▸ Work to complete
In the excerpt about museums and tourism on Gran Canaria, what share of the island's direct and indirect employment is tourism said to account for?

▸ Excerpted text
#####

Another of the products created in the project design was the exhibition as an activator of debate, and as a trigger for the establishment of a new role for the museum in the community. In other words, the project aimed also at re-discovering the role of the museum, (the intangible heritage of the museum), as stimulator and centre of creativity for the future, as a Muse, the offspring of Zeus (the God of Energy and Supreme Knowledge) and Mnemosyne (the God of Memory), instead of a passive caretaker of the institutionalised past and transmitter of education to the uncultured masses.

Knowledge is no longer unified and monolithic, it becomes fragmented and multi-vocal. There is no necessary unified perspective – rather a cacophony of voices may be heard that present a range of views, experiences and values. The voice of the museum is one among many.
(Hooper-Greenhill 2000:152)

This new role of the museum as a social centre and community nexus was considered to be of particular relevance in a traditional tourist resort, such as the island of Gran Canaria, where visitors tend to ‘consume’ places and climate, rather than to connect with the specific reality and different culture, to observe, to learn and to really ‘broaden horizons’, in other words, to have local contact. The ‘fast food’ type of cultural visit produces serious disadvantages for the local community, in the case of Real Las Palmas, the historical centre of the cosmopolitan city of Las Palmas de Gran Canaria. It exacerbates existing traffic problems in the narrow streets of Vegueta, and distorts municipal priorities (since tourism is accountable for 80% of the direct and indirect employment on the island). It also produces the elimination of traditional forms of domestic consumption and trade, in favour of outlets designed to cater towards the tourist (with as little interactivity as possible in order to increase speed of turnover, and reduce the problem of communication). Most importantly, perhaps, it has led to a progressive ‘gentrification’ and ‘heritage- isation’ of the city centre, forcing the traditional communities out, and gradually destroying community. The pay-off, in terms of revenue created for the locals in the area by tourism, is minimal given that the visit is designed to take in only a few spots, considered to be key, with the Casa-Museo de Colón (The Columbus’ House-Museum) figuring high on the list, in a one hour visit, which is included en route to the hinterland of the island. Thus, no benefits are perceived or received by the local community, and their identity is further and further undermined, as central elements in the ‘binding’ and social health of the residents, such as the ‘corner shop’, disappear to make way for classier, more sterile establishments designed to attract the tourists who are merely ‘passing through’.

#####

▸ Data block
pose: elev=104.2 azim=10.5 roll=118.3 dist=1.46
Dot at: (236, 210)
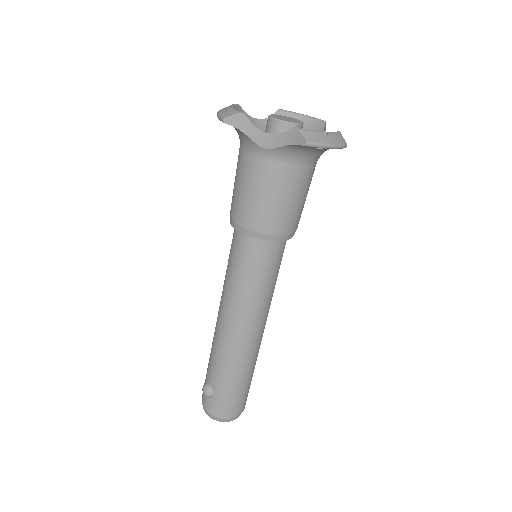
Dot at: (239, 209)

#####

▸ Solution for this exercise
80%